Research

Effect of thyroid statuses on sodium/iodide symporter (NIS) gene expression in the extrathyroidal tissues in mice

Md Harun-Or-Rashid^1,2 , Masato Asai^1,3 , Xiao-yang Sun¹ , Yoshitaka Hayashi¹ , Junichi Sakamoto² and Yoshiharu Murata¹

¹  Research Institute of Environmental Medicine, Nagoya University Graduate School of Medicine, Nagoya, Japan

²  Department of Healthcare Administration, Nagoya University Graduate School of Medicine, Nagoya, Japan

³  Department of Pathology, Nagoya University Graduate School of Medicine, Nagoya, Japan

author email corresponding author email

Thyroid Research 2010, 3:3doi:10.1186/1756-6614-3-3

Published:	9 June 2010

Abstract

Background

Iodide that is essential for thyroid hormone synthesis is actively transported into the thyroid follicular cells via sodium/iodide symporter (NIS) protein in vertebrates.

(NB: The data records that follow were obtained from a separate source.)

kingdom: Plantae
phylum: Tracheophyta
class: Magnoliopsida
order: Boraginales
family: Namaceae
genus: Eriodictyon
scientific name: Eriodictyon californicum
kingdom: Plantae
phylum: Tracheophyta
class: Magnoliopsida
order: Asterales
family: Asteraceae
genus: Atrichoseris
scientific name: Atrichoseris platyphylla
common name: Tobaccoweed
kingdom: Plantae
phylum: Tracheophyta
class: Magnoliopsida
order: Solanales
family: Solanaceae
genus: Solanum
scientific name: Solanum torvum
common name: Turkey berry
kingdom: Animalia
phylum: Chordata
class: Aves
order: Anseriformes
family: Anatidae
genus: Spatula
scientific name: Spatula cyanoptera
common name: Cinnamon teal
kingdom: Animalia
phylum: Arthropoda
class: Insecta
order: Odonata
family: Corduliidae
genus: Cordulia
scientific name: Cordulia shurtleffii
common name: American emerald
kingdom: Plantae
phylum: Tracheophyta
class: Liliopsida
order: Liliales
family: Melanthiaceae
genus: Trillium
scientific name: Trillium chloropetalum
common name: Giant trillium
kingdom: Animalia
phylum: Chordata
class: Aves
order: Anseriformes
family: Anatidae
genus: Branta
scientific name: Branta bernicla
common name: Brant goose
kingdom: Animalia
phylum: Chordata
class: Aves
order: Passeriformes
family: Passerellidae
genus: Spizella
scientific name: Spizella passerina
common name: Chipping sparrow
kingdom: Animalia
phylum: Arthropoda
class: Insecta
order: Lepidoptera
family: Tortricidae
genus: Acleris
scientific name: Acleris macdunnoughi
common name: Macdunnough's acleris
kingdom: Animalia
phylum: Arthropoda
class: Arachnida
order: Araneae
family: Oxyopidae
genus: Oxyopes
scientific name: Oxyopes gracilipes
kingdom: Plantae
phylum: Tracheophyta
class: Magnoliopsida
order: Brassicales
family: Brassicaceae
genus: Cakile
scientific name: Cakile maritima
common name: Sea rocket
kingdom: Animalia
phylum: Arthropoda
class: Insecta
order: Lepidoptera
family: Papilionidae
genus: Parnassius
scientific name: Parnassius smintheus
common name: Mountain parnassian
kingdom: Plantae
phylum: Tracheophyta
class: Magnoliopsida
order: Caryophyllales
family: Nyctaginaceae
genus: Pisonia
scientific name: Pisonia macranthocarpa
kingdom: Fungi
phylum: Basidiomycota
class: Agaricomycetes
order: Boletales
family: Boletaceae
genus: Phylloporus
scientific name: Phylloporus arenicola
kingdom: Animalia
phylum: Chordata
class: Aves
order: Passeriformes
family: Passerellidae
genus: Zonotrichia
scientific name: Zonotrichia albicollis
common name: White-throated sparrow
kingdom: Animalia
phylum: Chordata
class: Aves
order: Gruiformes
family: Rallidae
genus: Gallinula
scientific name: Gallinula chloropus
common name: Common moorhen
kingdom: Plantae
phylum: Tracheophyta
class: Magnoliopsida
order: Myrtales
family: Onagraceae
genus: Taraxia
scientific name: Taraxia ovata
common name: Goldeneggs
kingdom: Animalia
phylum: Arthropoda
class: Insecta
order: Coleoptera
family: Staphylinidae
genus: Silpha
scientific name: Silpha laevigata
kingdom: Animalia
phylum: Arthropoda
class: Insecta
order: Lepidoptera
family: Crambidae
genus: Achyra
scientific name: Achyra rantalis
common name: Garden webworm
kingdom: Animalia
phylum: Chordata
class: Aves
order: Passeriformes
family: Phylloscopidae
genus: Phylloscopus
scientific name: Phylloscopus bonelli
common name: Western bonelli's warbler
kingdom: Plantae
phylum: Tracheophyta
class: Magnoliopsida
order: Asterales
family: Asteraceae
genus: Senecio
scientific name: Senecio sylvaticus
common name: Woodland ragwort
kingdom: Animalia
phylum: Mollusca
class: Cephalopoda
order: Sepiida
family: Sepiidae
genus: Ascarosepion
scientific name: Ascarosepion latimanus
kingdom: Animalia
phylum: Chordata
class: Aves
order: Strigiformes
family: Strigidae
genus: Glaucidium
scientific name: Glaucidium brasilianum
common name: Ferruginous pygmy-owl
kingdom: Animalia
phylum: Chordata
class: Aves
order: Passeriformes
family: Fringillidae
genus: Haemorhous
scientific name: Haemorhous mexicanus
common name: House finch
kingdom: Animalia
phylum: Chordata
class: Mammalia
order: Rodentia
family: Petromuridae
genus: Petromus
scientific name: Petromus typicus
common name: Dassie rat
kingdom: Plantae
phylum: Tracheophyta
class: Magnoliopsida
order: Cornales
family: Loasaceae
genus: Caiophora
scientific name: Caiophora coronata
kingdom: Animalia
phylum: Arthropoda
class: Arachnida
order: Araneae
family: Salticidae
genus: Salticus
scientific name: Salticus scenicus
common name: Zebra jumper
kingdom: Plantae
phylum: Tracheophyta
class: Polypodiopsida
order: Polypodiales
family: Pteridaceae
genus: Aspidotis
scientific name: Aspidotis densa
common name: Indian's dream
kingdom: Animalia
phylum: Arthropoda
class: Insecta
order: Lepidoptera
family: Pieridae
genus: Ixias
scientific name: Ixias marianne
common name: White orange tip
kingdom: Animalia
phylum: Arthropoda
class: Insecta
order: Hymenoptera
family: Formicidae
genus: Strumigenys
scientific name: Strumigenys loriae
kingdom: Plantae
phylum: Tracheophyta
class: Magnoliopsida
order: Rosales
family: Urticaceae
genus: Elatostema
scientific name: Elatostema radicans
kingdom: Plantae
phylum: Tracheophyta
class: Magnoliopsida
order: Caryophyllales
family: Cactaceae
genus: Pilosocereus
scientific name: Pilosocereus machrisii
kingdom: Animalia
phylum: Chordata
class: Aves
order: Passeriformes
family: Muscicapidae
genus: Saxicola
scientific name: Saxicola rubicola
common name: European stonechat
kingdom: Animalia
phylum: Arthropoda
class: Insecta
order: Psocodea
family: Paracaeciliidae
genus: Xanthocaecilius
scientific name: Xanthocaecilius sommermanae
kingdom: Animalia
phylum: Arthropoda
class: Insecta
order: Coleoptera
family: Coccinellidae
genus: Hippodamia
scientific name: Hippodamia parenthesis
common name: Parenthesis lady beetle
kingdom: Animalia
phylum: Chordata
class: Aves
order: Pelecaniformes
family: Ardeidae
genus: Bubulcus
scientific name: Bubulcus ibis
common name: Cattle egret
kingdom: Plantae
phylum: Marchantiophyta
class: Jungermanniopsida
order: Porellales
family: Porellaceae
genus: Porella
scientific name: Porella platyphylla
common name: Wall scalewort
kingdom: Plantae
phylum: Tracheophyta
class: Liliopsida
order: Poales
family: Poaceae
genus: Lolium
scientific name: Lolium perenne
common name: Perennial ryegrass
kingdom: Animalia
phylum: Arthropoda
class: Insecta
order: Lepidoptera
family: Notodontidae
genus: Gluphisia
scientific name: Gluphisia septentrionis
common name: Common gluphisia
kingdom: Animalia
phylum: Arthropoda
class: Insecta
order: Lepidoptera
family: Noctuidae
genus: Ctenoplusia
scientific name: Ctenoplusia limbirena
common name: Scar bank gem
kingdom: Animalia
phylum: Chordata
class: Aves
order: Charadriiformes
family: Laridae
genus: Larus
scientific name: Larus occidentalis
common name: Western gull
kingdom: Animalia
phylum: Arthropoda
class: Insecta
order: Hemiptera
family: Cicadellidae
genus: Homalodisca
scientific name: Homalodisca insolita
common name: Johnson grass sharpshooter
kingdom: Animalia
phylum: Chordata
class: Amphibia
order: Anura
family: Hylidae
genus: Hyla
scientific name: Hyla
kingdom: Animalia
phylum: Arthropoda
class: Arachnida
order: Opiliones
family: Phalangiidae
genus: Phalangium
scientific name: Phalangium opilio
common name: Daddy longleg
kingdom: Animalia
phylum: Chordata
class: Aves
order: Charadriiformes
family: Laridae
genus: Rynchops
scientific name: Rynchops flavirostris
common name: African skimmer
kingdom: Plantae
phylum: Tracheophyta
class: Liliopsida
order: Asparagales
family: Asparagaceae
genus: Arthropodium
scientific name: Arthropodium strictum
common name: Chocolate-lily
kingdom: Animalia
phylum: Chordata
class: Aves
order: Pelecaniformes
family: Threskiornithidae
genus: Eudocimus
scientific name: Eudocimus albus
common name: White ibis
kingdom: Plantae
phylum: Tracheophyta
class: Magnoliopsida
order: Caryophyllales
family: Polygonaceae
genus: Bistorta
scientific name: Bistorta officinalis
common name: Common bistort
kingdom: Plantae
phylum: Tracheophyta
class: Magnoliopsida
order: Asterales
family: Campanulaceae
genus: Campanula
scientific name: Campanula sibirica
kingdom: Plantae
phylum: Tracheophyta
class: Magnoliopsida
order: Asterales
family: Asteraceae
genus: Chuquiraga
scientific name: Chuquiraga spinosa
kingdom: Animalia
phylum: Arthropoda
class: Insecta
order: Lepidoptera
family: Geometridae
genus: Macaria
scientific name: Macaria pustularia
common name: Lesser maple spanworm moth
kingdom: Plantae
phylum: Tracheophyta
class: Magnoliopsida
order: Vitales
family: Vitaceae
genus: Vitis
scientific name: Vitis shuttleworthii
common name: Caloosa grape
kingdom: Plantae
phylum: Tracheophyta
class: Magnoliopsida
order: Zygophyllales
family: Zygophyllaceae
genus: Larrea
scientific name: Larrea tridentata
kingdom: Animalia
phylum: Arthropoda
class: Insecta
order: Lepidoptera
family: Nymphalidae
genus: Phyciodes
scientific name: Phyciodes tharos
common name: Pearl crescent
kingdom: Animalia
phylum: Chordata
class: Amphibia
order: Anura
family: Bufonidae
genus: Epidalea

It is well known that NIS expression in thyroid is regulated by the thyroid statuses mainly through thyroid stimulating hormone (TSH). Although NIS mRNA expressions in extrathyroidal tissues have been qualitatively reported, their regulation by thyroid statuses has not been well clarified.

Methods

Male ICR mice aged four weeks were assigned into three groups (control, hypothyroid, and hyperthyroid). Hypothyroid group of mice were treated with 0.02% methimazole in drinking water and hyperthyroid group of mice received intraperitoneal injection (4 μg _L-T₄ twice a week) for four weeks. NIS mRNA expression levels in the tissues were evaluated using Northern blot hybridization and quantitative real-time RTPCR (qPCR). Additionally, end-point RTPCR for the thyroid follicular cell-characteristic genes (TSH receptor, TSHR; thyroid transcription factor-1, TTF1; and paired box gene 8, Pax8) was carried out.

Results

By Northern blot analysis, NIS mRNA was detected in thyroid and stomach. In addition to these organs, qPCR revealed the expression also in the submandibular gland, colon, testis, and lung. Expression of NIS mRNA in thyroid was significantly increased in hypothyroid and decreased in hyperthyroid group. Trends of NIS mRNA expression in extrathyroidal tissues were not in line with that in the thyroid gland in different thyroid statuses. Only in lung, NIS mRNA was regulated by thyroid statuses but in opposite way compared to the manner in the thyroid gland. There were no extrathyroidal tissues that expressed all three characteristic genes of thyroid follicular cells.

Conclusions

NIS mRNA expression in the thyroid gland was up-regulated in hypothyroid mice and was down-regulated in hyperthyroid mice, suggesting that NIS mRNA in the thyroid gland is regulated by thyroid statuses. In contrast, NIS mRNA expression in extrathyroidal tissues was not altered by thyroid statuses although it was widely expressed. Lack of responsiveness of NIS mRNA expressions in extrathyroidal tissues reemphasizes additional functions of NIS protein in extrathyroidal tissues other than iodide trapping.